Copy the data below exactly.

*** DATA TO EXAMINE ***

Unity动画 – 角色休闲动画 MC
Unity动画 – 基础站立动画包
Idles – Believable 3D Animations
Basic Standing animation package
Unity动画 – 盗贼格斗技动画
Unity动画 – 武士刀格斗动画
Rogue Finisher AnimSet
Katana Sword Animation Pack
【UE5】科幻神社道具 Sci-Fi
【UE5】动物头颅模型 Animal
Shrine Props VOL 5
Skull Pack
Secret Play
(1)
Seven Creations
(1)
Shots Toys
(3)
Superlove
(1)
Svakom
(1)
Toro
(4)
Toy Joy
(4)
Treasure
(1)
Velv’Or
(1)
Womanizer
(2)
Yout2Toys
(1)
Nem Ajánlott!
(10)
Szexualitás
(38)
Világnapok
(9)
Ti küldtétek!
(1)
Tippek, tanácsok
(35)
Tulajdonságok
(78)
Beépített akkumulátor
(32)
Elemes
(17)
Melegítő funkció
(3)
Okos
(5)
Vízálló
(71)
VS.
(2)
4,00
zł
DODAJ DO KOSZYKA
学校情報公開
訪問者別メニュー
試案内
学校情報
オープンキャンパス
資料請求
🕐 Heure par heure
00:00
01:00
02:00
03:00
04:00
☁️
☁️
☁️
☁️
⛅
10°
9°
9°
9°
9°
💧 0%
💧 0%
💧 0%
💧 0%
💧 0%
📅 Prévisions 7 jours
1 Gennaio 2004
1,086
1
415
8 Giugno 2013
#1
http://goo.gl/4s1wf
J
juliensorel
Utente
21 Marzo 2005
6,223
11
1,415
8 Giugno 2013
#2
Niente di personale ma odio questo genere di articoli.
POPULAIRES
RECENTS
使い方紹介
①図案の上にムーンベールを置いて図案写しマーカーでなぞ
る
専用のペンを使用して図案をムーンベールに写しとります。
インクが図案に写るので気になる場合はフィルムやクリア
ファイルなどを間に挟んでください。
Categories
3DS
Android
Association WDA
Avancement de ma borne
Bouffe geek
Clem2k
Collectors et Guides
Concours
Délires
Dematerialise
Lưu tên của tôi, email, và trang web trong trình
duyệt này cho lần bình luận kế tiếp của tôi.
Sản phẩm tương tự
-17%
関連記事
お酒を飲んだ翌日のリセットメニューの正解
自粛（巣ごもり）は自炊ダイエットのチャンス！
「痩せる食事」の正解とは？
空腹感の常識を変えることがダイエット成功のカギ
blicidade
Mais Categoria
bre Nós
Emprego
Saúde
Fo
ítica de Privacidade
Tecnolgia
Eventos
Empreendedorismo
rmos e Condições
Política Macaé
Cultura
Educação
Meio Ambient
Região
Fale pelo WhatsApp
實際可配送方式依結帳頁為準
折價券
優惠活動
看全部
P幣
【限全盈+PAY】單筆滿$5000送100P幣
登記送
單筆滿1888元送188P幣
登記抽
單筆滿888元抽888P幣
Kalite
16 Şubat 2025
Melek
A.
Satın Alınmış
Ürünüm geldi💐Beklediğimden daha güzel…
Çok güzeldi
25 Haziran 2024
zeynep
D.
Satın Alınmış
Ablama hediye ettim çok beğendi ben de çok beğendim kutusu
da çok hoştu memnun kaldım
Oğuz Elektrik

***

SOLUTION FOR THIS TASK
Unity动画 – 角色休闲动画 MC
Unity动画 – 基础站立动画包
Idles – Believable 3D Animations
Basic Standing animation package
Unity动画 – 盗贼格斗技动画
Unity动画 – 武士刀格斗动画
Rogue Finisher AnimSet
Katana Sword Animation Pack
【UE5】科幻神社道具 Sci-Fi
【UE5】动物头颅模型 Animal
Shrine Props VOL 5
Skull Pack
Secret Play
(1)
Seven Creations
(1)
Shots Toys
(3)
Superlove
(1)
Svakom
(1)
Toro
(4)
Toy Joy
(4)
Treasure
(1)
Velv’Or
(1)
Womanizer
(2)
Yout2Toys
(1)
Nem Ajánlott!
(10)
Szexualitás
(38)
Világnapok
(9)
Ti küldtétek!
(1)
Tippek, tanácsok
(35)
Tulajdonságok
(78)
Beépített akkumulátor
(32)
Elemes
(17)
Melegítő funkció
(3)
Okos
(5)
Vízálló
(71)
VS.
(2)
4,00
zł
DODAJ DO KOSZYKA
学校情報公開
訪問者別メニュー
試案内
学校情報
オープンキャンパス
資料請求
🕐 Heure par heure
00:00
01:00
02:00
03:00
04:00
☁️
☁️
☁️
☁️
⛅
10°
9°
9°
9°
9°
💧 0%
💧 0%
💧 0%
💧 0%
💧 0%
📅 Prévisions 7 jours
1 Gennaio 2004
1,086
1
415
8 Giugno 2013
#1
http://goo.gl/4s1wf
J
juliensorel
Utente
21 Marzo 2005
6,223
11
1,415
8 Giugno 2013
#2
Niente di personale ma odio questo genere di articoli.
POPULAIRES
RECENTS
使い方紹介
①図案の上にムーンベールを置いて図案写しマーカーでなぞ
る
専用のペンを使用して図案をムーンベールに写しとります。
インクが図案に写るので気になる場合はフィルムやクリア
ファイルなどを間に挟んでください。
Categories
3DS
Android
Association WDA
Avancement de ma borne
Bouffe geek
Clem2k
Collectors et Guides
Concours
Délires
Dematerialise
Lưu tên của tôi, email, và trang web trong trình
duyệt này cho lần bình luận kế tiếp của tôi.
Sản phẩm tương tự
-17%
関連記事
お酒を飲んだ翌日のリセットメニューの正解
自粛（巣ごもり）は自炊ダイエットのチャンス！
「痩せる食事」の正解とは？
空腹感の常識を変えることがダイエット成功のカギ
blicidade
Mais Categoria
bre Nós
Emprego
Saúde
Fo
ítica de Privacidade
Tecnolgia
Eventos
Empreendedorismo
rmos e Condições
Política Macaé
Cultura
Educação
Meio Ambient
Região
Fale pelo WhatsApp
實際可配送方式依結帳頁為準
折價券
優惠活動
看全部
P幣
【限全盈+PAY】單筆滿$5000送100P幣
登記送
單筆滿1888元送188P幣
登記抽
單筆滿888元抽888P幣
Kalite
16 Şubat 2025
Melek
A.
Satın Alınmış
Ürünüm geldi💐Beklediğimden daha güzel…
Çok güzeldi
25 Haziran 2024
zeynep
D.
Satın Alınmış
Ablama hediye ettim çok beğendi ben de çok beğendim kutusu
da çok hoştu memnun kaldım
Oğuz Elektrik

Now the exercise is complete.